Will better data analysis, and evidence-based strategies, be enough to cope with an influx of returns though, or is it incorrect to assume the new laws will simply encourage shoppers to send more things back?
Judy Blackburn, who heads up the supply chain practice at Kurt Salmon, is one person who isn’t panicking about a flood of returns. “Even though the new Consumer Rights Act has come into force, there’s not really a great deal of change for the retailer,” she thinks. “Shoppers now have the right to a full refund for faulty goods 30 days after the item was purchased, rather than 14 days it used to be.

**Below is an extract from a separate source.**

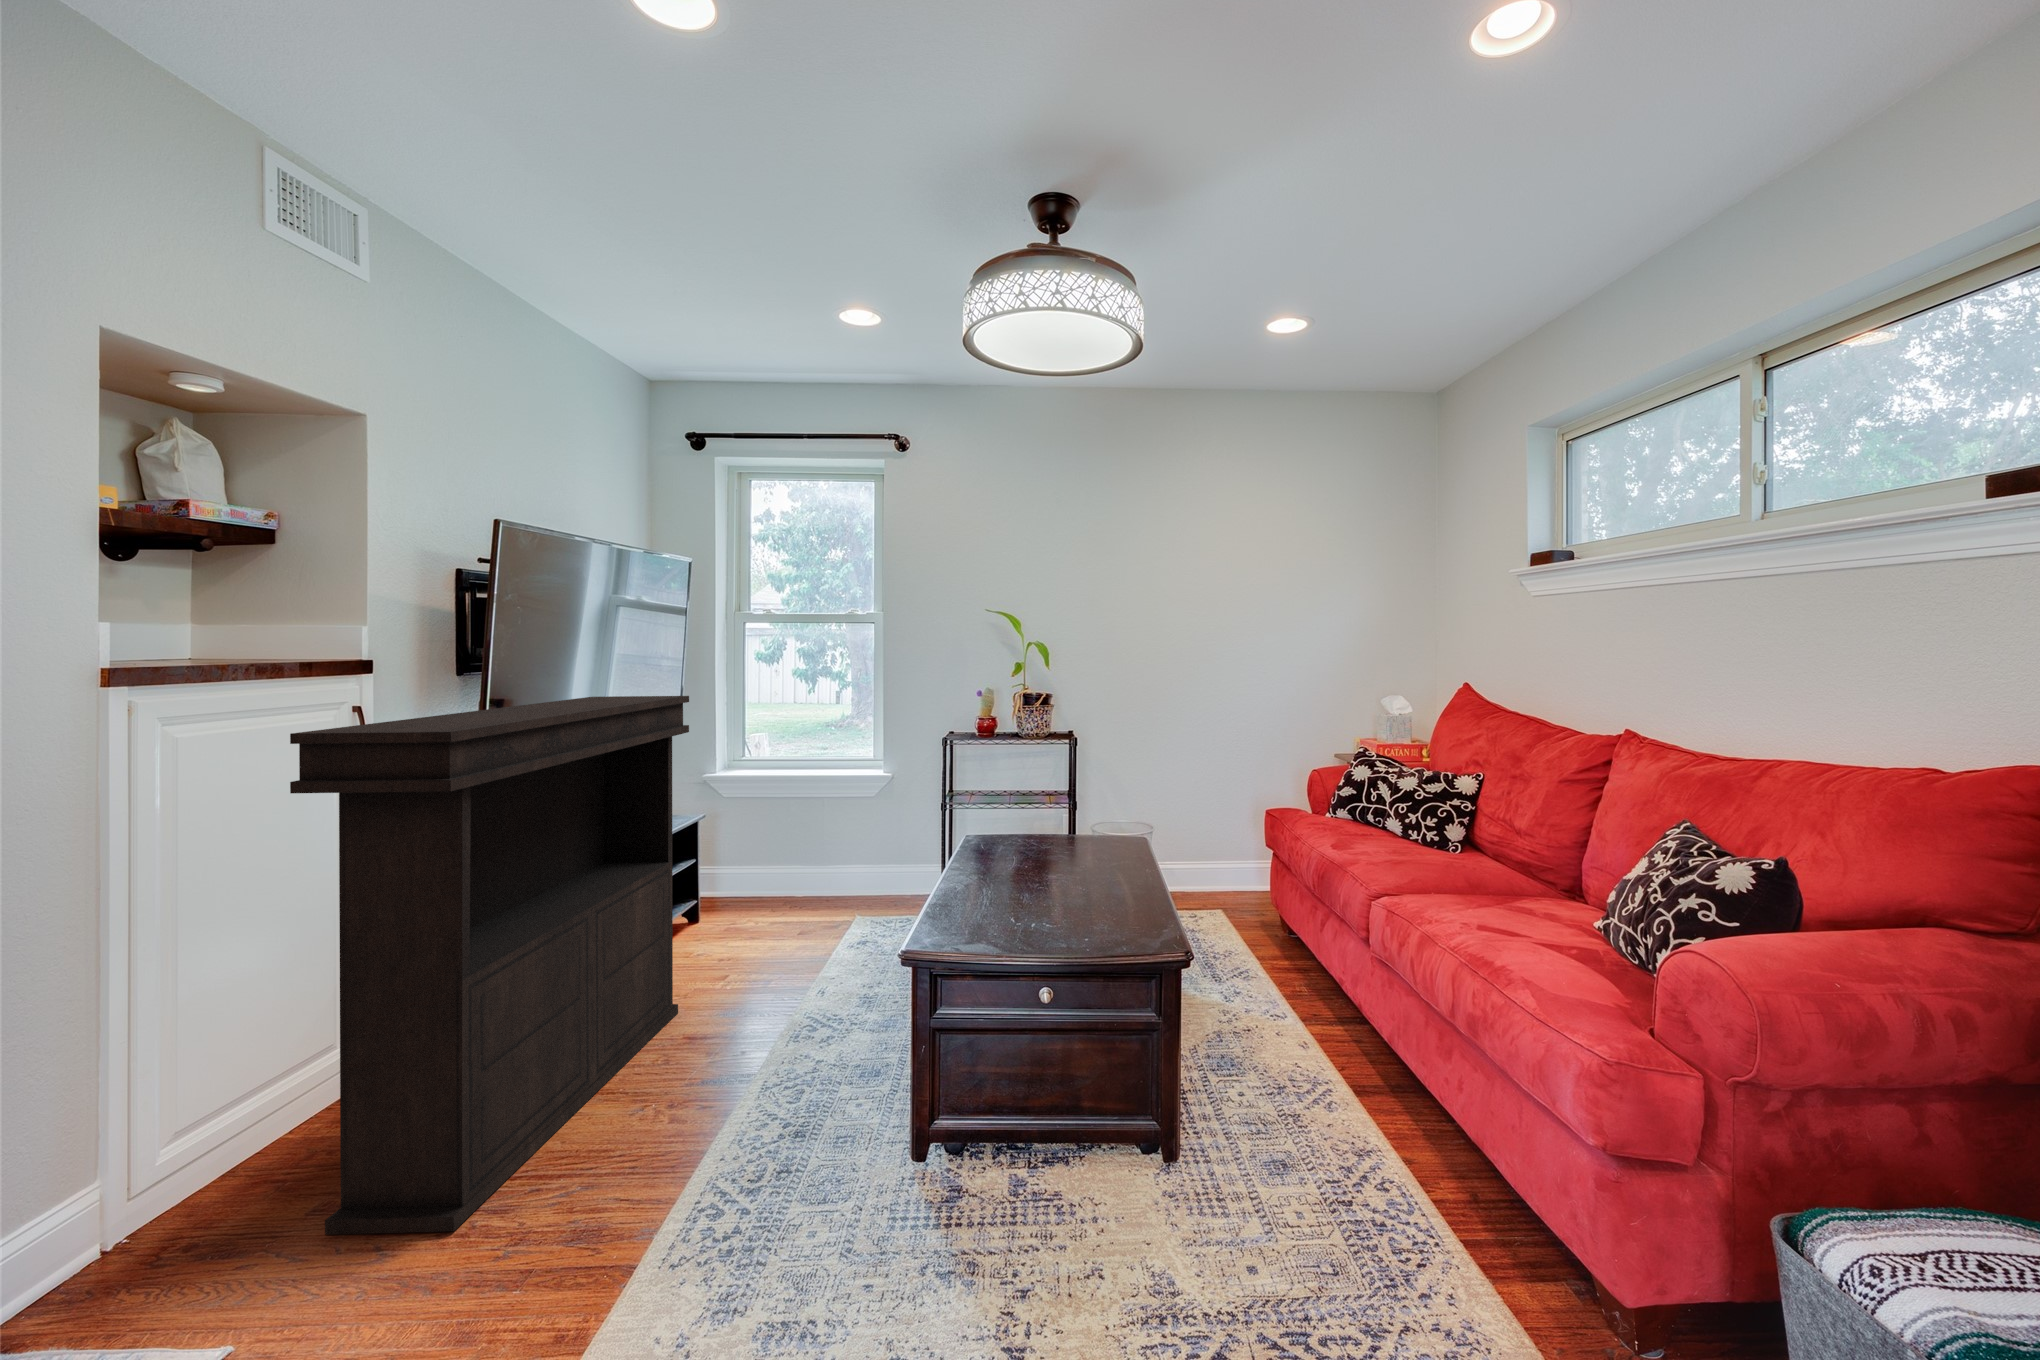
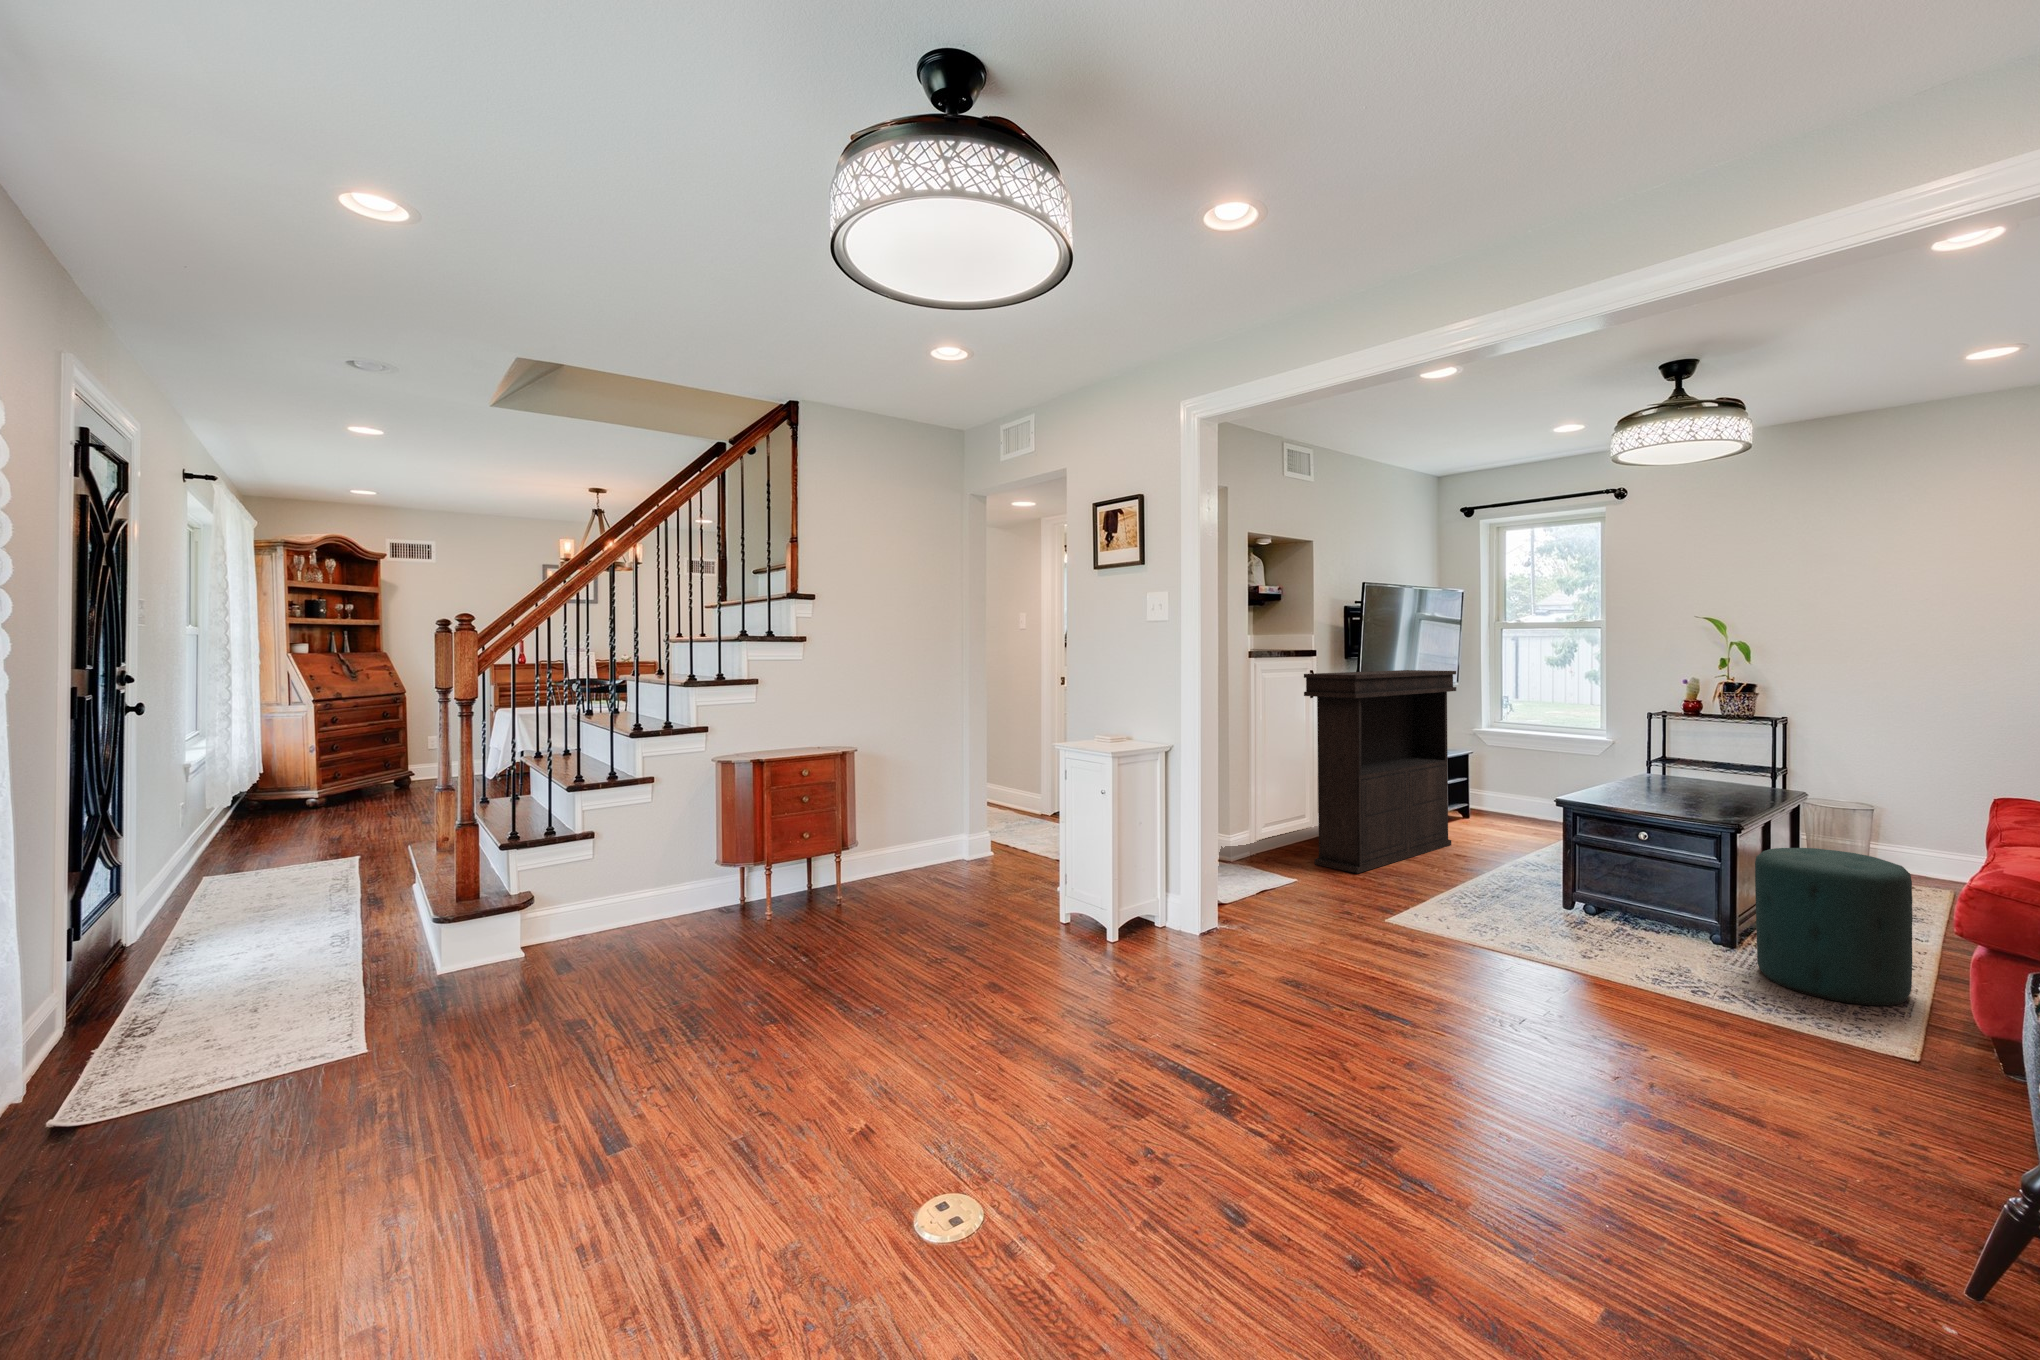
ottoman: none [1266,981,1480,1298] -> present [1755,848,1913,1005]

“Many retailers were already offering returns up to 28 days, or longer, so I don’t expect to see it impacting the retail supply chain. It’s more likely to affect manufacturers but faulty goods are a small proportion of retailers’ sales.’
Jo Swinson thinks better information and training can also help reduce return rates for faulty goods. “The most common reason for returns of electrical goods is that a product is faulty. Yet when tested, data shows less than 5% of these goods have an actual fault. This may be due to consumers struggling to get to grips with a new product or failing to set it up successfully once they get it home.”
But what of a returns tsunami, does she think that will materialise in the wake of the new law?
“The Act is all about making things clearer. Prior to the Act you could return something within a ‘reasonable’ amount of time. But that’s just too woolly – we wanted to provide certainty.
“Will it create more returns? I don’t know, I’m not sure. But I hope it will make retailers think more about the way they sell to people, the offers, the advice, the information, the guidance.
“There’s no doubt that clearer refund rights will require retailers to get smarter and faster at data capture and testing returns – but the highest impact outcome of all will be to better meet customer needs so shoppers want to keep more of what they buy in the first place.”